■ **SET EXERCISE 1**: Print part of the message about numeric literals, starting at the words "This is not" and ending after the words "5 :: Integer)".

— start SUPPLIED PASSAGE —

2006-01-13 Thread Cale Gibbard
On 13/01/06, Brian Hulley [EMAIL PROTECTED] wrote:
 Cale Gibbard wrote:
  Snip
  So long as we're going to have a defaulting mechanism, it seems a bit
  odd to restrict it to Num, and to classes in the Prelude.

 Instead of having literals such as 1 that could be Int, Integer, or Float
 etc, why not just have one Number type declared as something like:

 data Number = NInt Int | NInteger Integer | NFloat Float | NDouble Double |
 NRational Integer Integer | NComplex Number Number

 etc so that all numeric literals would just be translated by the compiler
 into a Number. Arithmetic ops would then not be overloaded but the compiler
 could hopefully optimize out the extra indirection caused by using Number
 instead of plain Int, Integer, etc.

 Regards, Brian.



This is not very extensible though. You can't extend that type later
with numeric types of your own (e.g. polynomials, power series, an
arbitrary precision computable real type, or some finite field).
Having a Num typeclass allows for users to add their own numeric types
at will. Also, implicit coercions would be required to implement the
operations on your type, which I'm not sure is such a good idea.

The real problem is that the syntax is overloaded. Somehow I don't
fancy the requirement to type NInteger 5 (respectively 5 :: Integer)
whenever I want to refer to 5 in an arithmetic expression, and
determining which constructor to apply automatically is the same
problem as the defaulting mechanism solves. (Only, with the algebraic
union, it must be solved at each and every numeric literal, rather
than the comparatively fewer times it would need to be solved in
general to make the system of type constraints determined.)

— end SUPPLIED PASSAGE —
— start TASK MATERIAL —

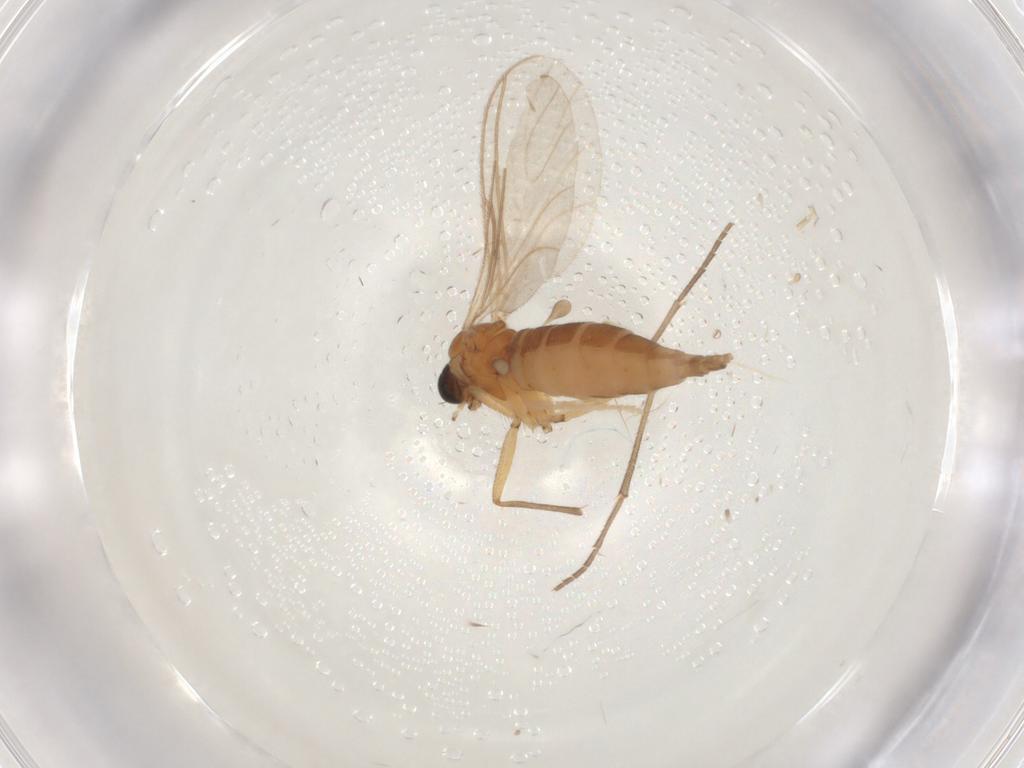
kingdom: Animalia
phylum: Arthropoda
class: Insecta
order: Diptera
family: Sciaridae
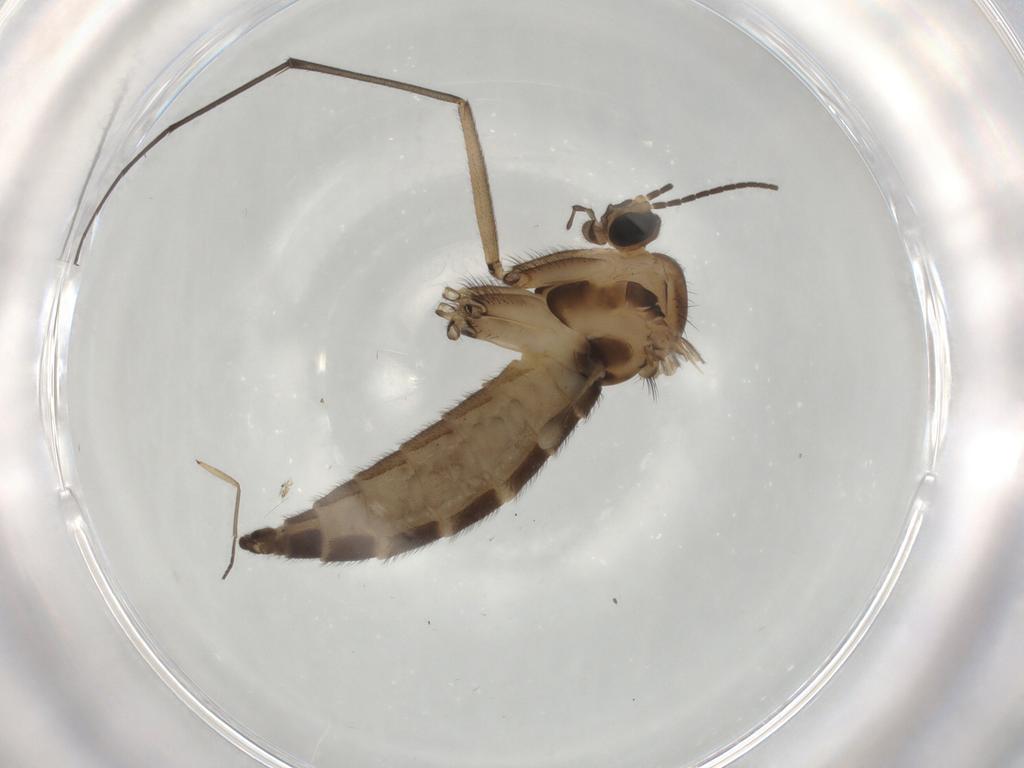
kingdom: Animalia
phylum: Arthropoda
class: Insecta
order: Diptera
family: Sciaridae
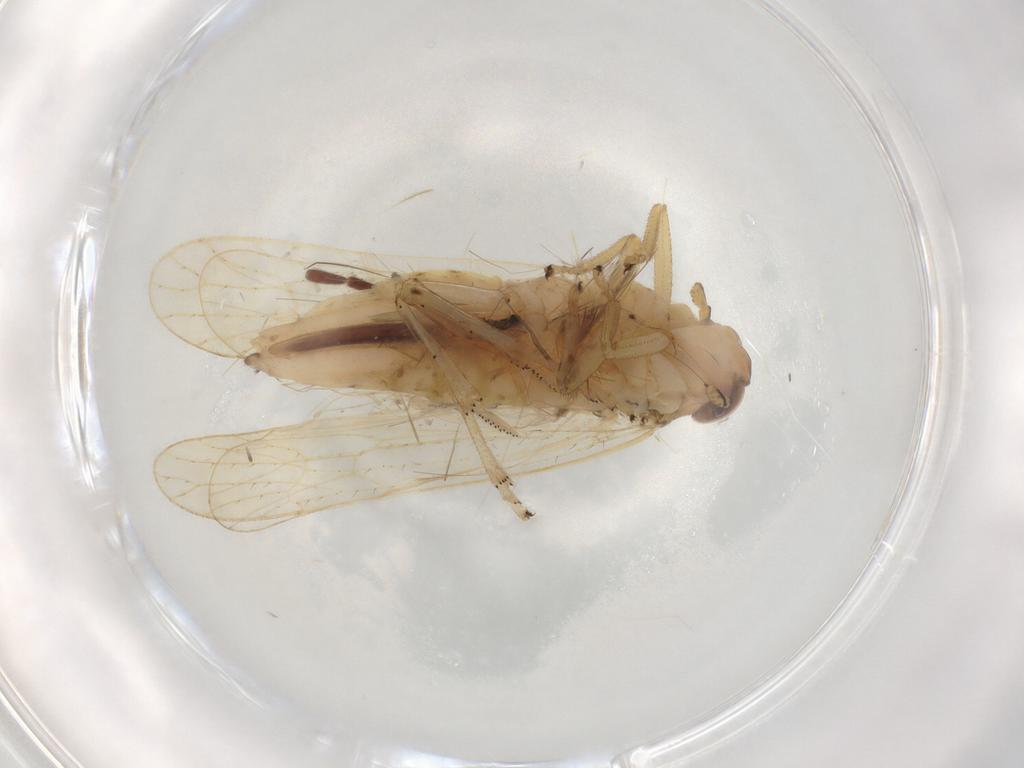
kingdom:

— end TASK MATERIAL —

■ **SET EXERCISE 2**: Turn every line of the collected data rows into a JSON list of strings, one string per line, skipping blank lines. Leave out the pictures.

■ **FINISHED ANSWER 1**:
This is not very extensible though. You can't extend that type later
with numeric types of your own (e.g. polynomials, power series, an
arbitrary precision computable real type, or some finite field).
Having a Num typeclass allows for users to add their own numeric types
at will. Also, implicit coercions would be required to implement the
operations on your type, which I'm not sure is such a good idea.

The real problem is that the syntax is overloaded. Somehow I don't
fancy the requirement to type NInteger 5 (respectively 5 :: Integer)

■ **FINISHED ANSWER 2**:
[
  "kingdom: Animalia",
  "phylum: Arthropoda",
  "class: Insecta",
  "order: Diptera",
  "family: Sciaridae",
  "kingdom: Animalia",
  "phylum: Arthropoda",
  "class: Insecta",
  "order: Diptera",
  "family: Sciaridae",
  "kingdom:"
]